The worst day was the 8th of April, when more than 800 people are known to have died in England. Recent days we can't be sure exactly how many people died for some time, but it's without any doubt at all significantly lower, probably below 600 daily now....

Daily numbers, graphs, analysis thread 6
BlackCoffeeExtraStrong · 21/04/2020 17:59

Thank you @Baaaahhhhh and @ShootsFruitAndLeaves.

picklemewalnuts · 21/04/2020 18:00

That's interesting explanation, Shoots. Thank you.

cathyandclare · 21/04/2020 18:01

Great explanation thanks Shoots and thanks for the thread Barracker

BigChocFrenzy · 21/04/2020 18:03

https://www.bloomberg.com/news/articles/2020-04-21/pandemic-sends-england-wales-death-toll-to-record-high

The U.K. reported its highest number of deaths in a week for two decades,
with fatalities in care homes more than quadrupling in seven days,
damping hopes that the coronavirus will soon be under control.
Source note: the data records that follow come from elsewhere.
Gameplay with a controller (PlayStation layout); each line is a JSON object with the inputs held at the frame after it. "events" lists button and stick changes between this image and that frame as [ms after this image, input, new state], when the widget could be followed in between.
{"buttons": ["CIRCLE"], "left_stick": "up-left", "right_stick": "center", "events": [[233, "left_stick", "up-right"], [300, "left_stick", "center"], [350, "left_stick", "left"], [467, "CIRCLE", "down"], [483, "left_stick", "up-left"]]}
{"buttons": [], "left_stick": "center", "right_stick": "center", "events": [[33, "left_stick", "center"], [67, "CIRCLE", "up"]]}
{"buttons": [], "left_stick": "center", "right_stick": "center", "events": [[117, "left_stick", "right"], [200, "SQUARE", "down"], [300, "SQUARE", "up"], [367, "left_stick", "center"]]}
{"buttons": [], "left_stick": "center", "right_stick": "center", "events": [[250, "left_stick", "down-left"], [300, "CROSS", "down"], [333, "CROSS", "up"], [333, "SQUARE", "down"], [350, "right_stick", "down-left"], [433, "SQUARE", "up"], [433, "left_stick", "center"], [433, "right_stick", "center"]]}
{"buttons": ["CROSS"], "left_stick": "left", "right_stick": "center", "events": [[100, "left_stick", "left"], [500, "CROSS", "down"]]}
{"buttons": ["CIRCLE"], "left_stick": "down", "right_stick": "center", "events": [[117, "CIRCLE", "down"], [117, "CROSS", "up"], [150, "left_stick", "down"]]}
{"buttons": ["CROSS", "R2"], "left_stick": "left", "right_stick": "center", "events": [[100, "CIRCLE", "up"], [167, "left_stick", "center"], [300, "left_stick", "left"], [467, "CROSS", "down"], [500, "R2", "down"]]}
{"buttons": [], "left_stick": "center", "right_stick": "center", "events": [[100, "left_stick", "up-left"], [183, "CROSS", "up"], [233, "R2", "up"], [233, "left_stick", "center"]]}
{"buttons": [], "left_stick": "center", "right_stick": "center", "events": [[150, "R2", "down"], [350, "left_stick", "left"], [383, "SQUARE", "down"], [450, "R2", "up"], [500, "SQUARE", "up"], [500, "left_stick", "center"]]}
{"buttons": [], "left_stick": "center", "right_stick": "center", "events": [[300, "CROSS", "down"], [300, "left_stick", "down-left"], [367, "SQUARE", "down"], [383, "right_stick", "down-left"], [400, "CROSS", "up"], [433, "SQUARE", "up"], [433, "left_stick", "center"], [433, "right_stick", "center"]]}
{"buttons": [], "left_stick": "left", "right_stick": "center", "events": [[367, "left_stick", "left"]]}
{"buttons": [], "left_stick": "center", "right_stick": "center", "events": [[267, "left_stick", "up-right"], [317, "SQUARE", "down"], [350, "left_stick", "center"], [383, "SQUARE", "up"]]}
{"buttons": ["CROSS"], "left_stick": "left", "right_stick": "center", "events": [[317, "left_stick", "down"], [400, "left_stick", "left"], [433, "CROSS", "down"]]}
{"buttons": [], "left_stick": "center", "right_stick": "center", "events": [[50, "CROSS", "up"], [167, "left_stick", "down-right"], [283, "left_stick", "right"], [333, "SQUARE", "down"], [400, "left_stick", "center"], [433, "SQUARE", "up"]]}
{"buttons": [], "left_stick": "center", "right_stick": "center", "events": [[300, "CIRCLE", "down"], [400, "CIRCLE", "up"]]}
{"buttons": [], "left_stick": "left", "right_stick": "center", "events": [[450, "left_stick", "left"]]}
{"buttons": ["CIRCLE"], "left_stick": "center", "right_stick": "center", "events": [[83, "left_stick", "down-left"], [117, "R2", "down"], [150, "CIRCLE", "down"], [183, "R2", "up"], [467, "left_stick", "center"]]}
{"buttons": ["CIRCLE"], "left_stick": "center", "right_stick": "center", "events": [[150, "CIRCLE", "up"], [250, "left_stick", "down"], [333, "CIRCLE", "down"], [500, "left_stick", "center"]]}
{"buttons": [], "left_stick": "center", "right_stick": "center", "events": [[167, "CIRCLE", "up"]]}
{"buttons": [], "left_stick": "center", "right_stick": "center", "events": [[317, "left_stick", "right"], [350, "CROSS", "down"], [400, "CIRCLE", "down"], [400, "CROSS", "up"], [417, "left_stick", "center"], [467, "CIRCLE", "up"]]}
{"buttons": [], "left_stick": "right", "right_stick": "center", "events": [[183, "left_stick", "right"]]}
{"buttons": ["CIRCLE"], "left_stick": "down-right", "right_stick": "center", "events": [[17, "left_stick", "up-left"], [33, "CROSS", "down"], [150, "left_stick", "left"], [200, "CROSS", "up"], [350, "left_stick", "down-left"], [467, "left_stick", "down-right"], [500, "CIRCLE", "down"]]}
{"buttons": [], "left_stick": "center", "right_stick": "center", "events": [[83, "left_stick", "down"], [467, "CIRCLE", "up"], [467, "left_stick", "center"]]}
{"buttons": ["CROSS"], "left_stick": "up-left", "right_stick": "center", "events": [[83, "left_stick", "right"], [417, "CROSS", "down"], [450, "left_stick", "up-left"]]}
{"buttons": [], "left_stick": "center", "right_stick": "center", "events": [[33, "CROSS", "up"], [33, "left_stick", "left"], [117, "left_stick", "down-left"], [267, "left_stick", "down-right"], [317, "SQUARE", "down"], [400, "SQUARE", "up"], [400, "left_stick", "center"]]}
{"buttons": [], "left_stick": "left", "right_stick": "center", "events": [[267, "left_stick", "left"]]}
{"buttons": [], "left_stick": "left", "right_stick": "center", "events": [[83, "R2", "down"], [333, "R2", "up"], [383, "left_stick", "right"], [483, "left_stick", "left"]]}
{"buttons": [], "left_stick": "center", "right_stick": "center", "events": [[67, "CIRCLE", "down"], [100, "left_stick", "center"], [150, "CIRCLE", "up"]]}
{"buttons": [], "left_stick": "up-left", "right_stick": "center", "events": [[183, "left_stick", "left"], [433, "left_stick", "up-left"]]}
There were 18,516 deaths registered in the week ending April 10,
76% more than the average figure for the same week over the previous five years,
the Office for National Statistics said on Tuesday.

Of the 8,000 excess deaths, more than 6,200 were linked to the coronavirus,
according to the ONS.
....
Some Covid-19 linked deaths may be being missed
while the pressure the pandemic has put on medical resources may also be causing fatalities,
according to research by the Continuous Mortality Investigation.

Professor Martin Marshall, chair of the Royal College of General Practitioners, said that another factor increasing deaths could be
people skipping treatment for other diseases to try and stay away from hospitals.

"We know from previous epidemics that people do stop seeking help for other conditions or for common health interventions,”
he said.
“If as has been reported, people are not coming forward with serious illness and are dying as a result of not seeking care, it is incredibly concerning.”

ShootsFruitAndLeaves · 21/04/2020 18:14

To be clear, the daily deaths are probably down everywhere, but London has done best.

For other regions it's less clear, e.g., the 16 April is now worst day for deaths in the NW, with 128 reported to have died that date. Oddly, only 79 have been reported for the 17th. It's possible there has been a sharp fall since then (not completely clear for a few more days) but essentially deaths stagnated at a high level there from 7th to 16th,

London just fell massively down.

We should consider some possibility that London became such a plague pit that some measure of herd immunity was achieved, as the peak daily death rate per capita was higher in London than anywhere else.